### Work required
In the latch assembly passage below, which protrusion sits proximate the downhole end 318 of the first key feature 338?

FIGS. 5A-D illustrate cross-sectional views of key features of the latch assembly, in accordance with some embodiments of the present disclosure. As set forth above, each key feature may include unique key protrusions that form different key profiles.

In particular, FIG. 5A illustrates a first key feature 338 of the latch assembly 124 (shown in FIG. 3). The first key feature 338 comprises first key protrusions 350 formed on a radially outer surface 324 of the body portion 306. As illustrated, the first key protrusions 350 include a first lower key protrusion 500 and a first upper key protrusion 502. However, in some embodiments, the first key protrusions 350 may include additional key protrusions. The first key feature 338 further includes the first load bearing protrusion 412 positioned proximate the downhole end 318 of the first key feature 338. In some embodiments, the first key feature 338 may include additional load bearing protrusions for supporting the latch assembly 124. Moreover, the first lower key protrusion 500 may be disposed proximate the first load bearing protrusion 412. The first upper key protrusion 502 may be disposed proximate an upper middle portion 504 of the first key feature 338.

### Coordinate annotation records
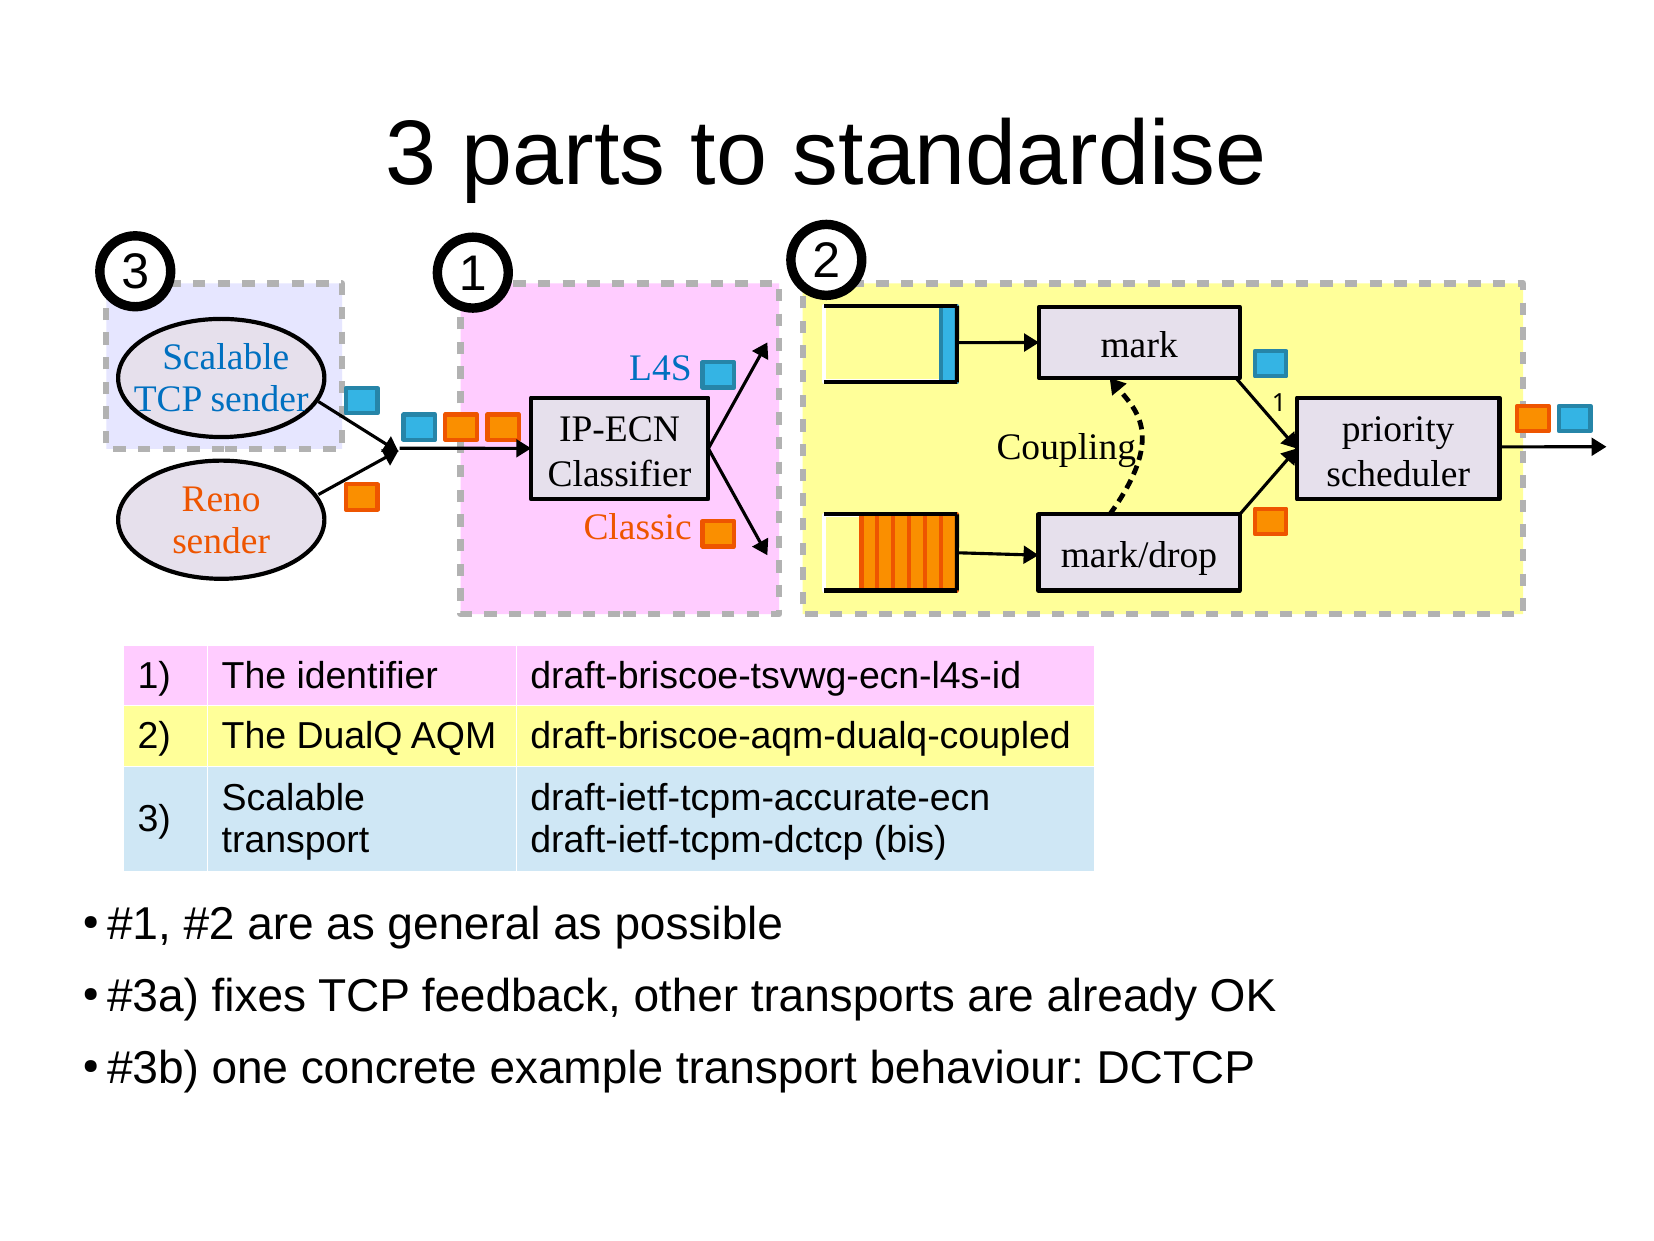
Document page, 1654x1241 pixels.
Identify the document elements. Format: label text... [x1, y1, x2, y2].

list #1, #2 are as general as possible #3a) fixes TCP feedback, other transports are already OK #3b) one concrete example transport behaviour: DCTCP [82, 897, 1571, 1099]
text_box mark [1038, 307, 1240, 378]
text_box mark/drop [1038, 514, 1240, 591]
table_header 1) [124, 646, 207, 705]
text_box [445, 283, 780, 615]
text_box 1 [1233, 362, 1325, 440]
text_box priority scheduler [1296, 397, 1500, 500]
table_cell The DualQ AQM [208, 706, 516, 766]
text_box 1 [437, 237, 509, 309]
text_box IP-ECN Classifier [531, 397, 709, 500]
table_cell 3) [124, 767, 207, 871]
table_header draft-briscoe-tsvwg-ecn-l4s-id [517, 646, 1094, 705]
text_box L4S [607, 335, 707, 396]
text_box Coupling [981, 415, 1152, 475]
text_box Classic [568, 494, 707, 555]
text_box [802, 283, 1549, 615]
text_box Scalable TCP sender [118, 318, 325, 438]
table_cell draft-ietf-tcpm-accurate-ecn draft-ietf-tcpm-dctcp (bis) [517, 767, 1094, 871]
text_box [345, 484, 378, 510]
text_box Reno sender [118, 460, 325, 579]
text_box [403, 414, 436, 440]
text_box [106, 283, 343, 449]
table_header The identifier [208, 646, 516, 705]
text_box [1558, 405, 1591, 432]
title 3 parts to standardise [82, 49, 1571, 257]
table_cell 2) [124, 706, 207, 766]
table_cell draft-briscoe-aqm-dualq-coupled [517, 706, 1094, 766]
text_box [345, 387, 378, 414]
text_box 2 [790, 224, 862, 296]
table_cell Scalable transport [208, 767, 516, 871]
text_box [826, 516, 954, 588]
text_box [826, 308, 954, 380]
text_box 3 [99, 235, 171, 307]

### Result
The first load bearing protrusion 412.